* Activity:
Exact repetition of a range: find the line containing "Figure 4. Trajectory" and the line containing "Fig. B2. Principal" in the material below, then repeat both and all lines between them, leaving pictures out.

* Available data:
◆ ◆ ◆ ◆ ◆ ◆ ◆

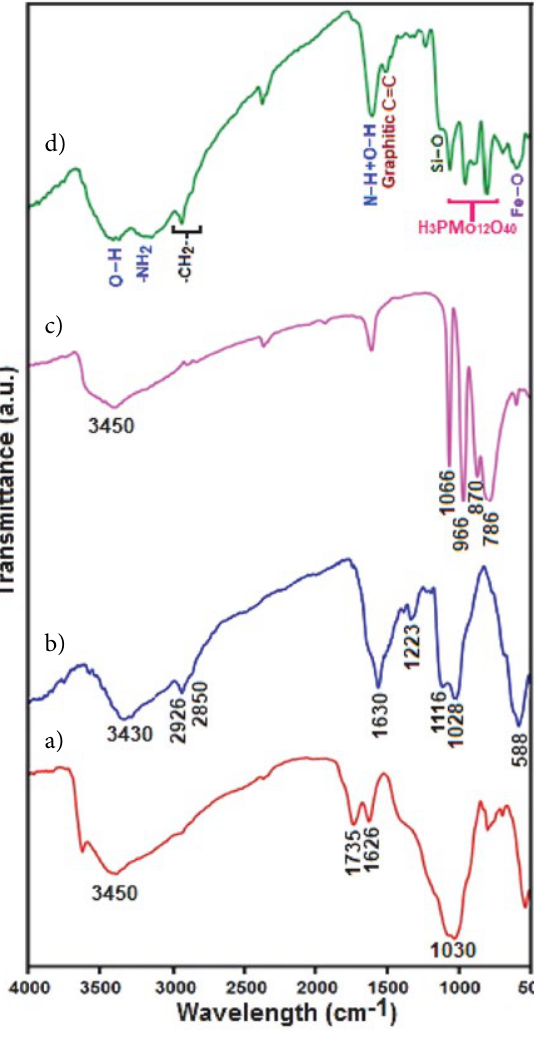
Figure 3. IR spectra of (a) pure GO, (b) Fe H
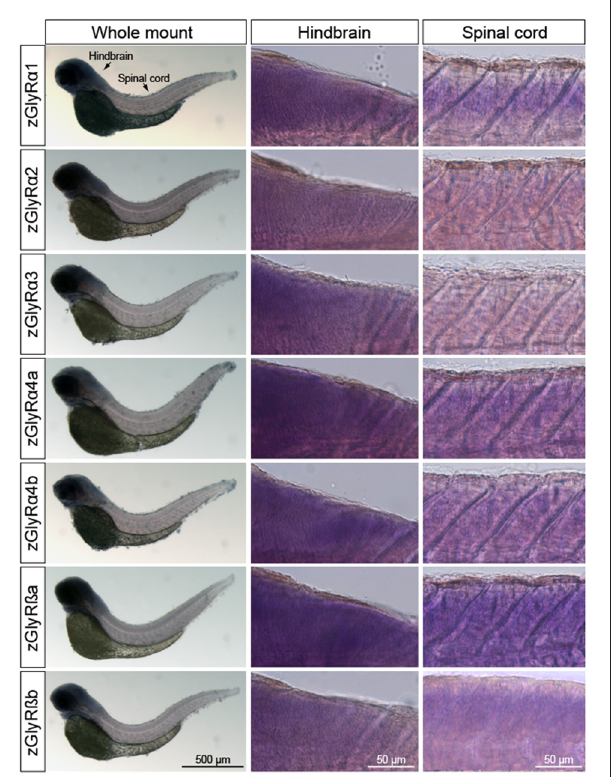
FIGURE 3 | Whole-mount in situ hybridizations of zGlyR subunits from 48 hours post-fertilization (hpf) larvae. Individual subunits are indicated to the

◆ ◆ ◆ ◆ ◆ ◆ ◆

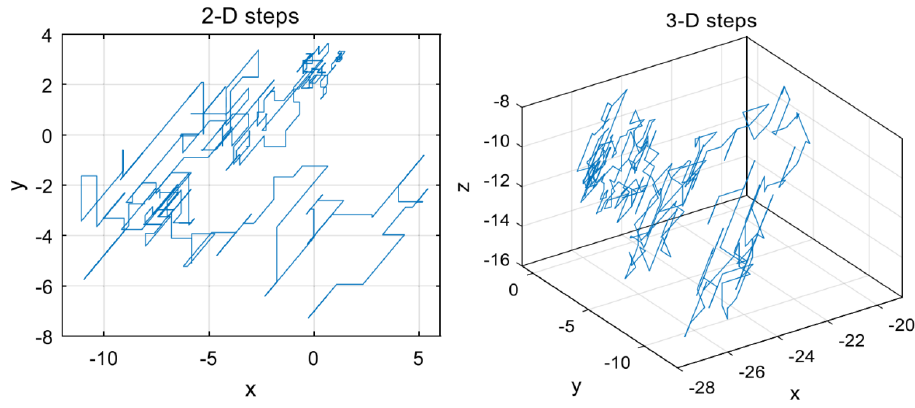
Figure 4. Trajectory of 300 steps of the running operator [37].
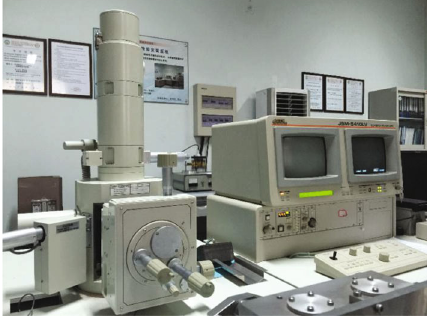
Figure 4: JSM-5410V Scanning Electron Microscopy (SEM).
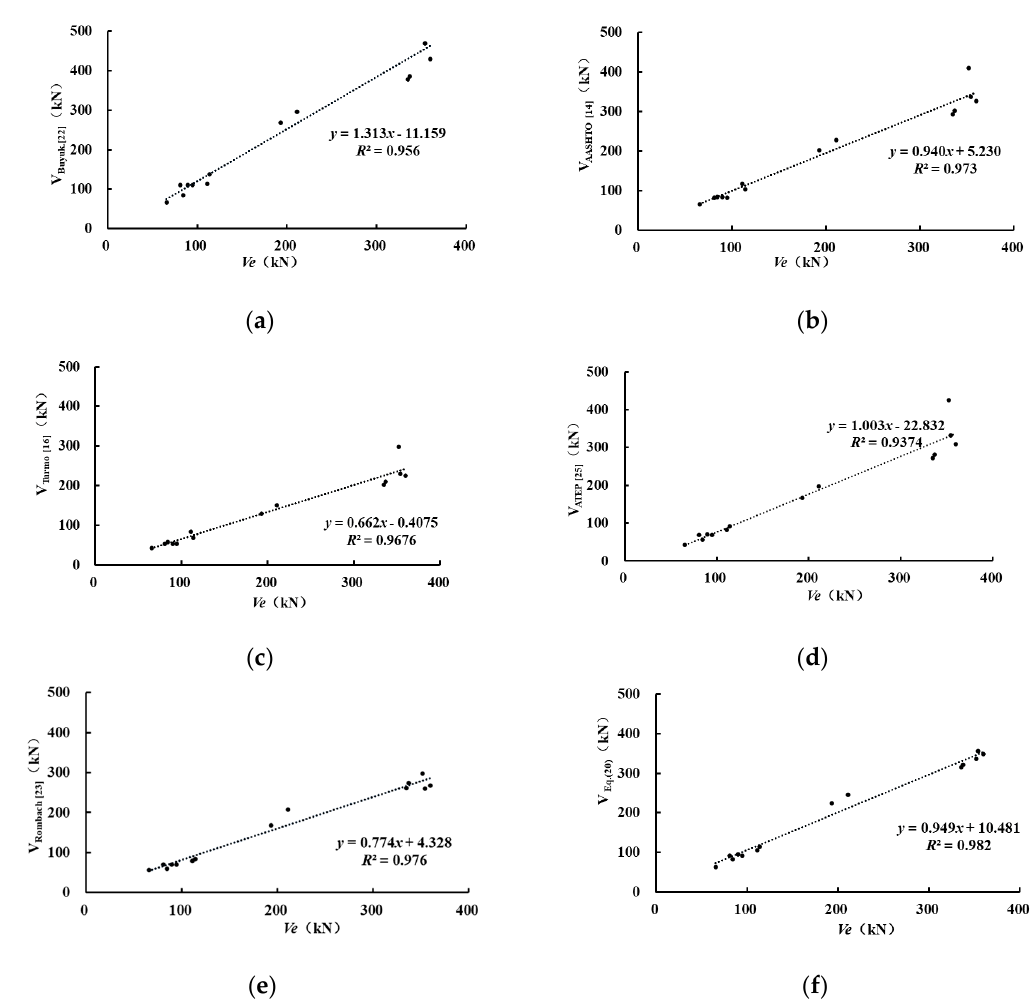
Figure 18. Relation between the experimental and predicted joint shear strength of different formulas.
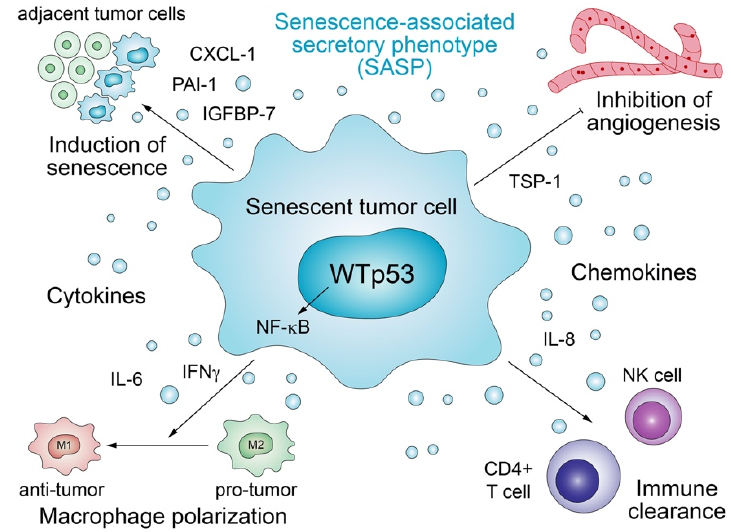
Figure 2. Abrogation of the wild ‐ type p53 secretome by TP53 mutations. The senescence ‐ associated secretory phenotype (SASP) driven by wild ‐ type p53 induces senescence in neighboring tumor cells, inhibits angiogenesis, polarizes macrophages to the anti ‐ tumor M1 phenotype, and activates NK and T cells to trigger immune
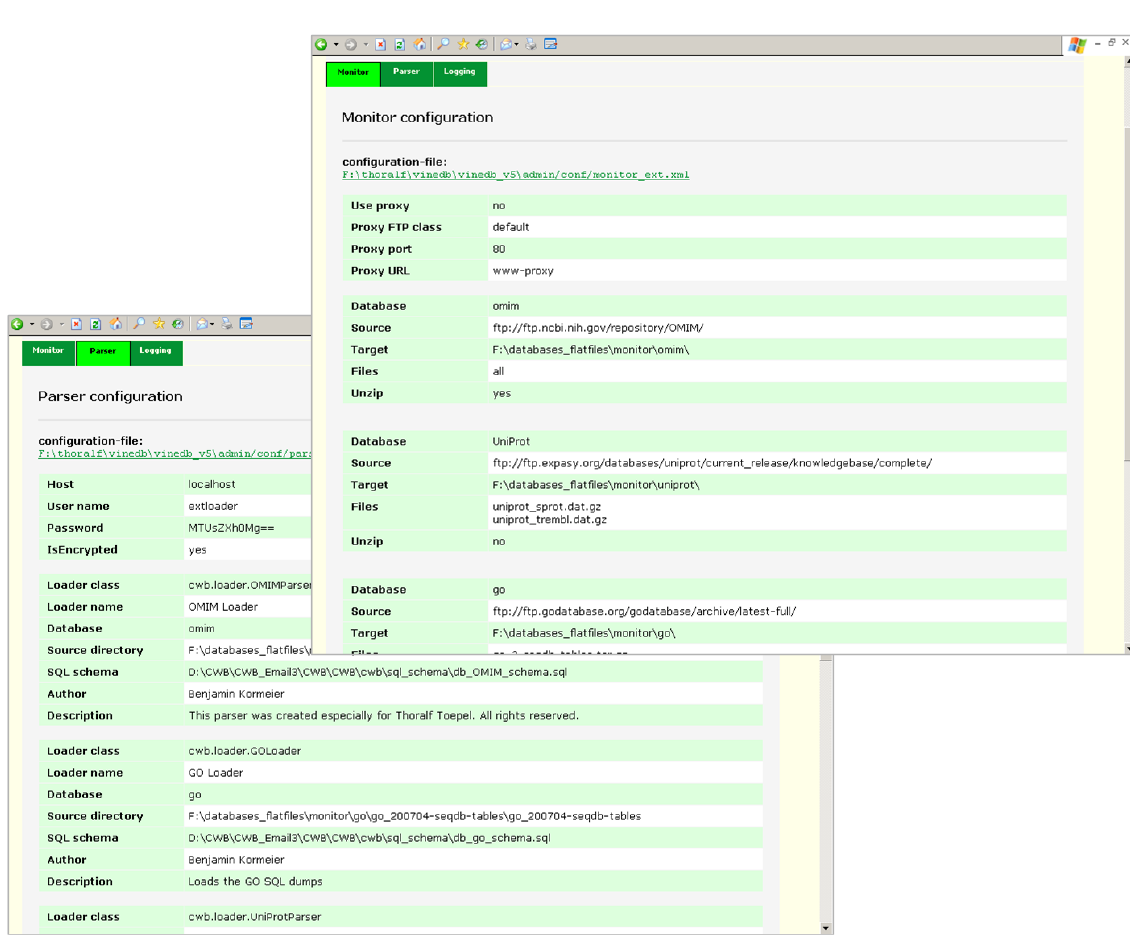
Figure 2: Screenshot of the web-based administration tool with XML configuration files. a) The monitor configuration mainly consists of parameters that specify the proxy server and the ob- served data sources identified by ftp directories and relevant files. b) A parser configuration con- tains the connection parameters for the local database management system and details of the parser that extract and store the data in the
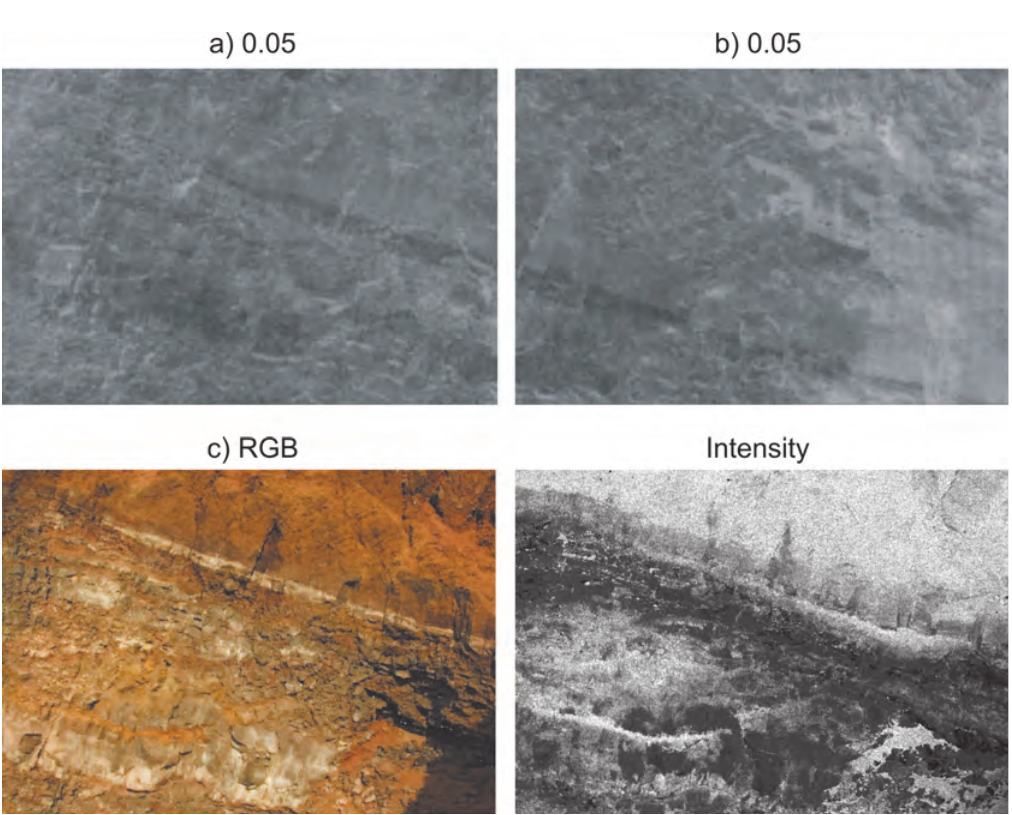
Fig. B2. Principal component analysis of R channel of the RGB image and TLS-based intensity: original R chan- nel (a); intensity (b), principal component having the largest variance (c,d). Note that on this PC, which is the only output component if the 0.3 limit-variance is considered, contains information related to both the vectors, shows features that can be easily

◆ ◆ ◆ ◆ ◆ ◆ ◆

* Solution to this task:
Figure 4. Trajectory of 300 steps of the running operator [37].
Figure 4: JSM-5410V Scanning Electron Microscopy (SEM).
Figure 18. Relation between the experimental and predicted joint shear strength of different formulas.
Figure 2. Abrogation of the wild ‐ type p53 secretome by TP53 mutations. The senescence ‐ associated secretory phenotype (SASP) driven by wild ‐ type p53 induces senescence in neighboring tumor cells, inhibits angiogenesis, polarizes macrophages to the anti ‐ tumor M1 phenotype, and activates NK and T cells to trigger immune
Figure 2: Screenshot of the web-based administration tool with XML configuration files. a) The monitor configuration mainly consists of parameters that specify the proxy server and the ob- served data sources identified by ftp directories and relevant files. b) A parser configuration con- tains the connection parameters for the local database management system and details of the parser that extract and store the data in the
Fig. B2. Principal component analysis of R channel of the RGB image and TLS-based intensity: original R chan- nel (a); intensity (b), principal component having the largest variance (c,d). Note that on this PC, which is the only output component if the 0.3 limit-variance is considered, contains information related to both the vectors, shows features that can be easily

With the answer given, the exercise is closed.